The nurse is educating a patient on diabetic retinopathy. Which statement indicates understanding?
A. “Retinopathy occurs because my blood vessels in the retina are damaged.”
B. “This condition can be reversed with medication.”
C. “I should avoid using insulin to prevent retinopathy.”
D. “Retinopathy only occurs in patients with Type 1 Diabetes.”
Correct Answer: A
Explanation: Diabetic retinopathy results from capillary damage in the retina due to prolonged hyperglycemia. It is a complication seen in both Type 1 and Type 2 Diabetes.
A patient on insulin therapy is admitted with tachycardia, sweating, and confusion. What is the nurse’s priority action?
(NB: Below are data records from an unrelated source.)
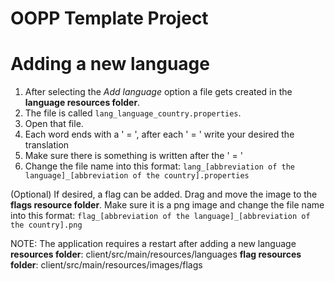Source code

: # OOPP Template Project

# Adding a new language
1. After selecting the _Add language_ option a file gets created in the **language resources folder**.
2. The file is called `lang_language_country.properties`.
3. Open that file.
4. Each word ends with a ' = ', after each ' = ' write your desired the translation
5. Make sure there is something is written after the ' = '
6. Change the file name into this format: `lang_[abbreviation of the language]_[abbreviation of the country].properties`

(Optional) If desired, a flag can be added. Drag and move the image to the **flags resource folder**.
Make sure it is a png image and change the file name into this format: `flag_[abbreviation of the language]_[abbreviation of the country].png`

NOTE: The application requires a restart after adding a new language
**resources folder**: client/src/main/resources/languages
**flag resources folder**: client/src/main/resources/images/flags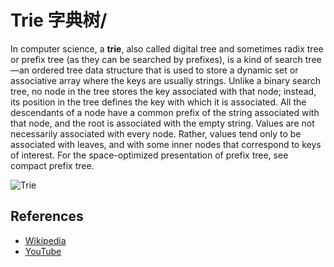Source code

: # Trie 字典树/

In computer science, a **trie**, also called digital tree and sometimes
radix tree or prefix tree (as they can be searched by prefixes),
is a kind of search tree—an ordered tree data structure that is
used to store a dynamic set or associative array where the keys
are usually strings. Unlike a binary search tree, no node in the
tree stores the key associated with that node; instead, its
position in the tree defines the key with which it is associated.
All the descendants of a node have a common prefix of the string
associated with that node, and the root is associated with the
empty string. Values are not necessarily associated with every
node. Rather, values tend only to be associated with leaves,
and with some inner nodes that correspond to keys of interest.
For the space-optimized presentation of prefix tree, see compact
prefix tree.

![Trie](https://upload.wikimedia.org/wikipedia/commons/b/be/Trie_example.svg)

## References

- [Wikipedia](https://en.wikipedia.org/wiki/Trie)
- [YouTube](https://www.youtube.com/watch?v=zIjfhVPRZCg&list=PLLXdhg_r2hKA7DPDsunoDZ-Z769jWn4R8&index=7&t=0s)
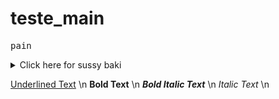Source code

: # teste_main
<kbd>p</kbd><kbd>a</kbd><kbd>i</kbd><kbd>n</kbd>

<details><summary>Click here for sussy baki</summary>
 Sussy?
  Definitely Amogus
</details>

<ins>Underlined Text</ins>
\n
**Bold Text**
\n
***Bold Italic Text***
\n
*Italic Text*
\n
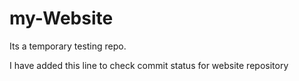 # my-Website
Its a temporary testing repo.

I have added this line to check commit status for website repository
A. Check the patient’s blood glucose level.
B. Administer insulin.
C. Notify the healthcare provider.
D. Encourage the patient to drink water.
Correct Answer: A
Explanation: These symptoms suggest hypoglycemia. The first step is to confirm blood glucose levels before initiating treatment.
A nurse is caring for a patient with poorly controlled Type 2 Diabetes who frequently skips meals. The nurse should emphasize which teaching point?
A. “Skipping meals prevents blood sugar spikes.”
B. “Take your medication even if you skip meals.”
C. “Skipping meals increases the risk of hypoglycemia.”
D. “Only check your blood sugar after meals.”
Correct Answer: C
Explanation: Skipping meals can lead to hypoglycemia, especially when taking medications like sulfonylureas that lower glucose independent of food intake.
A patient using a continuous subcutaneous insulin infusion (CSII) pump asks about its advantages. The nurse explains that the pump:
A. Provides insulin at a steady basal rate and allows bolus doses for meals.
B. Delivers only basal insulin throughout the day.
C. Eliminates the need for glucose monitoring.
D. Prevents all episodes of hyperglycemia.
Correct Answer: A
Explanation: The CSII pump delivers a continuous basal rate and bolus doses for meal-related glucose spikes, but glucose monitoring is still essential.